[Saved entries]

:::::

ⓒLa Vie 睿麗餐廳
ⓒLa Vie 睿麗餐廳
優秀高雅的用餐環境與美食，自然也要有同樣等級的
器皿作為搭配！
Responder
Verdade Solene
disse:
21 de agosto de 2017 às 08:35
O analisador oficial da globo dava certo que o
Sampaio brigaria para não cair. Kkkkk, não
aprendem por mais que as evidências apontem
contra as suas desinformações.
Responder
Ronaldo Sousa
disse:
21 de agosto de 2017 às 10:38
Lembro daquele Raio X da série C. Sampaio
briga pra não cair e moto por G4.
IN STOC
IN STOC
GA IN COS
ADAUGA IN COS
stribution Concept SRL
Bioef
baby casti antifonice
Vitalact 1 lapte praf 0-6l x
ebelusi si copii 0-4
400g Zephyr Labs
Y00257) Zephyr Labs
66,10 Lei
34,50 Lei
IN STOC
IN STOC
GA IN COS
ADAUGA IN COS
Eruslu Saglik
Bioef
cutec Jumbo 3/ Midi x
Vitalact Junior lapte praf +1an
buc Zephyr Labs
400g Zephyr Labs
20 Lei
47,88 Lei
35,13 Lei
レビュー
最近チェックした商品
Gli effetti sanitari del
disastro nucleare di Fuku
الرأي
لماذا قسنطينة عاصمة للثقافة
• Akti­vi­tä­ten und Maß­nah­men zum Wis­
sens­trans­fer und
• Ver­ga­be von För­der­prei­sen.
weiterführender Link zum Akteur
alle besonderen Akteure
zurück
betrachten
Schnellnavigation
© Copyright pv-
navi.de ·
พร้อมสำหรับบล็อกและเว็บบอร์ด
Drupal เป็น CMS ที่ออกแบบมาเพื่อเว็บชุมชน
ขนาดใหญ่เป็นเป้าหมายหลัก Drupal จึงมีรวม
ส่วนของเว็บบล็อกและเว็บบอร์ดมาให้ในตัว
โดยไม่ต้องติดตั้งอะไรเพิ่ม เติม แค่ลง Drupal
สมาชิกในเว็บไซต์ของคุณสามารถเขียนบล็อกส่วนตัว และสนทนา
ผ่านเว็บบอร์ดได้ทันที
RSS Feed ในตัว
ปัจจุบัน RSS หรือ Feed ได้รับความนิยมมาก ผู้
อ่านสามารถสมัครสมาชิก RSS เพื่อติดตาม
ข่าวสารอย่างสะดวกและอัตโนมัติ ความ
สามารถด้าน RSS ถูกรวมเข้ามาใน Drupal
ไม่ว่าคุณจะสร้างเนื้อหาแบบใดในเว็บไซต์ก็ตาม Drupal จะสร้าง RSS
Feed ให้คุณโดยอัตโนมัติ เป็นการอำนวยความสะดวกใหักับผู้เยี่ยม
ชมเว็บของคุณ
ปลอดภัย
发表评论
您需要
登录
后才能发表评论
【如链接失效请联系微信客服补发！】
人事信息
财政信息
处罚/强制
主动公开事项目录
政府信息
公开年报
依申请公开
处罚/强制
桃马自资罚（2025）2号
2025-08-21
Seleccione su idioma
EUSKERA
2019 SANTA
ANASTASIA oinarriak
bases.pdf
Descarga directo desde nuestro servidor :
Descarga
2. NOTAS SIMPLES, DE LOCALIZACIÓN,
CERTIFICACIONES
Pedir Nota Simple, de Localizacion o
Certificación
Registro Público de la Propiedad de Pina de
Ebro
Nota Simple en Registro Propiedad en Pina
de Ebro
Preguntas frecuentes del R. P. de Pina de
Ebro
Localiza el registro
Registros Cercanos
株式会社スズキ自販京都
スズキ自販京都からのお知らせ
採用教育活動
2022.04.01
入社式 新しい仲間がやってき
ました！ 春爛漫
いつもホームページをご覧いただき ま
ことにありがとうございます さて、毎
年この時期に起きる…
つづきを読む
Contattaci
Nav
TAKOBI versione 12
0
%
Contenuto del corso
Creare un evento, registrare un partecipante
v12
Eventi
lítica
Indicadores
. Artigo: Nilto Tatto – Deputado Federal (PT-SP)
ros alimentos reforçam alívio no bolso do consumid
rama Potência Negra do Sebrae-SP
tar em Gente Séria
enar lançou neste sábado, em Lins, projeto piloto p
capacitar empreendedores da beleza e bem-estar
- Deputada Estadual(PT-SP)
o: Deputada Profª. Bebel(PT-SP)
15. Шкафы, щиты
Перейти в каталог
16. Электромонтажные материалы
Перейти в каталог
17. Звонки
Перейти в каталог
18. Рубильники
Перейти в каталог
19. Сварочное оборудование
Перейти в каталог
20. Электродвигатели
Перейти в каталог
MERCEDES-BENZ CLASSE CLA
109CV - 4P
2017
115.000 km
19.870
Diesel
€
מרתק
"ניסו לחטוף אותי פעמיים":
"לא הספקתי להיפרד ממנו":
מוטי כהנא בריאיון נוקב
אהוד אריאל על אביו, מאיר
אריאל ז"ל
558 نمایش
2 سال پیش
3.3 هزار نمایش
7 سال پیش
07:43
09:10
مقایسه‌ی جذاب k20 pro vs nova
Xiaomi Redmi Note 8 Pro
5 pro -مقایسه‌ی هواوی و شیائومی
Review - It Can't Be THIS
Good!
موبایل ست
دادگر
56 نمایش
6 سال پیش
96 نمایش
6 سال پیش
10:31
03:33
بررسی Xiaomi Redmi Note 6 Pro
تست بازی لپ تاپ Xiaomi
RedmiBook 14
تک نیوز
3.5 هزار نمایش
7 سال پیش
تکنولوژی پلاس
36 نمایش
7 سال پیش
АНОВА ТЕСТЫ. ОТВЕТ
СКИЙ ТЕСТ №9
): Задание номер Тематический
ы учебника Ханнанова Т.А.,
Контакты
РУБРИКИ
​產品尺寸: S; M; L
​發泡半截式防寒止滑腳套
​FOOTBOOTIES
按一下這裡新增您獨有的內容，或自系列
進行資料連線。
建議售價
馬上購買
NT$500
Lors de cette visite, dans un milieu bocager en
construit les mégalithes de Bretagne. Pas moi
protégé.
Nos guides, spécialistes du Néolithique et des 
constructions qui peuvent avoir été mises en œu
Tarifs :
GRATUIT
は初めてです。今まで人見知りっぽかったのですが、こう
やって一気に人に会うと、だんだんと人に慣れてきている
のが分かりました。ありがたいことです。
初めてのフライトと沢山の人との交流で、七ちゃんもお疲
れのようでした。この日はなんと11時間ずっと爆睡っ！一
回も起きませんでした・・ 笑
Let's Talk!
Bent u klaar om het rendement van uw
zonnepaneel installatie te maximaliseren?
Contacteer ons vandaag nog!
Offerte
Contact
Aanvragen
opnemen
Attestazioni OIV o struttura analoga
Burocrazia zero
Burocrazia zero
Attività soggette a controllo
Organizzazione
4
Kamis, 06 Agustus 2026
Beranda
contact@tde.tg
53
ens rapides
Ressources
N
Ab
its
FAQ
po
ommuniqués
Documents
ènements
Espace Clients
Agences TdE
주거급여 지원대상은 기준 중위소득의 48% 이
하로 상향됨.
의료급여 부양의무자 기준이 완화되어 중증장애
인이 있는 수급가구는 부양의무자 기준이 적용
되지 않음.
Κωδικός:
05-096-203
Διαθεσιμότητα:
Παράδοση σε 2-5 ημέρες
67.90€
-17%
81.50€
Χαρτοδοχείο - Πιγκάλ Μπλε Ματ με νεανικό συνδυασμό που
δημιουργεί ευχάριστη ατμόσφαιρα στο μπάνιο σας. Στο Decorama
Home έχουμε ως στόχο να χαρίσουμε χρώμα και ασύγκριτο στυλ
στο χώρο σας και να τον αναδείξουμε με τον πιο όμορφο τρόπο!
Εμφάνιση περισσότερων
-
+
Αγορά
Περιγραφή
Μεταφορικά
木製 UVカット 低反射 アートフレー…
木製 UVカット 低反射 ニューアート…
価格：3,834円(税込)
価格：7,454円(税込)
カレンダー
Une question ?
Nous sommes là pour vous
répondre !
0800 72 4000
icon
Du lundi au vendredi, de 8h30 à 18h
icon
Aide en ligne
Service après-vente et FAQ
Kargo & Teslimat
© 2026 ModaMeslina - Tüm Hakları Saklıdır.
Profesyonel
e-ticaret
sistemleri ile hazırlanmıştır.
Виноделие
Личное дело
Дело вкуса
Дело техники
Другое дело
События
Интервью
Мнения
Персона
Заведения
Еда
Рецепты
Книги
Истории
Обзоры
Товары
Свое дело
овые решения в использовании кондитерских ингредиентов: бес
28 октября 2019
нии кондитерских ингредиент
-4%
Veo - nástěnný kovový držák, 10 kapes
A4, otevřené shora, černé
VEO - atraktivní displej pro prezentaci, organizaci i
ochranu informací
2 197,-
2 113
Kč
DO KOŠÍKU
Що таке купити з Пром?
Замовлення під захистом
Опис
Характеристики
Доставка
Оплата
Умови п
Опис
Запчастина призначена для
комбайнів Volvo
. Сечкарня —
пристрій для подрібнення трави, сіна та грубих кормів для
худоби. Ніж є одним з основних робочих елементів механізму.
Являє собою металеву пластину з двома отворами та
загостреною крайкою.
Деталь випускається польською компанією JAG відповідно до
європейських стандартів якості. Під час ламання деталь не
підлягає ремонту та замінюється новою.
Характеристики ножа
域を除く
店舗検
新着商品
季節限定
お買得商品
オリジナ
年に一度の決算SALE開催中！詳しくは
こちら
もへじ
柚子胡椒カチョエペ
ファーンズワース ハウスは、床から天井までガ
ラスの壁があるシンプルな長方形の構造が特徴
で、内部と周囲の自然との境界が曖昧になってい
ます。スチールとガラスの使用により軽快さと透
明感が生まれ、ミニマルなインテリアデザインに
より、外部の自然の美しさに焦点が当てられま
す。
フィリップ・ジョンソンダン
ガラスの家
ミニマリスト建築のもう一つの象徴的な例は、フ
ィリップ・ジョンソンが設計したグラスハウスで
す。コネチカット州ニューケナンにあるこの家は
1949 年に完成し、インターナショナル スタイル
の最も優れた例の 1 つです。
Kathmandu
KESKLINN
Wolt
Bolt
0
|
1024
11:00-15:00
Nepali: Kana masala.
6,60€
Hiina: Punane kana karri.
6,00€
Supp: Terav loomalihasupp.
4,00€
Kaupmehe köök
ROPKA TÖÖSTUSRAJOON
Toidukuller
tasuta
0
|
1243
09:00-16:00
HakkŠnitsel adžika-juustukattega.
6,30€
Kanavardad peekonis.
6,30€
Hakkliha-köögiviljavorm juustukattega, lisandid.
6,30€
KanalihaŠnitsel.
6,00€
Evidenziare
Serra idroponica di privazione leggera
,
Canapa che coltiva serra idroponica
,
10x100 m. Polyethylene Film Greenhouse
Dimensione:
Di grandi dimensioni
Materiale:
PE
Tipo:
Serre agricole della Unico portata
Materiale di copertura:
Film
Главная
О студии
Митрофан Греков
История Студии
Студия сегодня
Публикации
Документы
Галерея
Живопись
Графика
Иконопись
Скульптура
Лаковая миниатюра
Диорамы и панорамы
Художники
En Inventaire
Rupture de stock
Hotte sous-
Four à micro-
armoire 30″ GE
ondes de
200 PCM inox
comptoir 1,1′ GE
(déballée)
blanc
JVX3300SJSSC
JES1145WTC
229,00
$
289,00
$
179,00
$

:::::

- [Work instruction]
The response must hold only the lines above from the line with "初めてのフライトと沢山の人との交流で、七ちゃんもお疲" through the line with "Home έχουμε ως", each copied exactly, both ends kept.

- [Result]
初めてのフライトと沢山の人との交流で、七ちゃんもお疲
れのようでした。この日はなんと11時間ずっと爆睡っ！一
回も起きませんでした・・ 笑
Let's Talk!
Bent u klaar om het rendement van uw
zonnepaneel installatie te maximaliseren?
Contacteer ons vandaag nog!
Offerte
Contact
Aanvragen
opnemen
Attestazioni OIV o struttura analoga
Burocrazia zero
Burocrazia zero
Attività soggette a controllo
Organizzazione
4
Kamis, 06 Agustus 2026
Beranda
contact@tde.tg
53
ens rapides
Ressources
N
Ab
its
FAQ
po
ommuniqués
Documents
ènements
Espace Clients
Agences TdE
주거급여 지원대상은 기준 중위소득의 48% 이
하로 상향됨.
의료급여 부양의무자 기준이 완화되어 중증장애
인이 있는 수급가구는 부양의무자 기준이 적용
되지 않음.
Κωδικός:
05-096-203
Διαθεσιμότητα:
Παράδοση σε 2-5 ημέρες
67.90€
-17%
81.50€
Χαρτοδοχείο - Πιγκάλ Μπλε Ματ με νεανικό συνδυασμό που
δημιουργεί ευχάριστη ατμόσφαιρα στο μπάνιο σας. Στο Decorama
Home έχουμε ως στόχο να χαρίσουμε χρώμα και ασύγκριτο στυλ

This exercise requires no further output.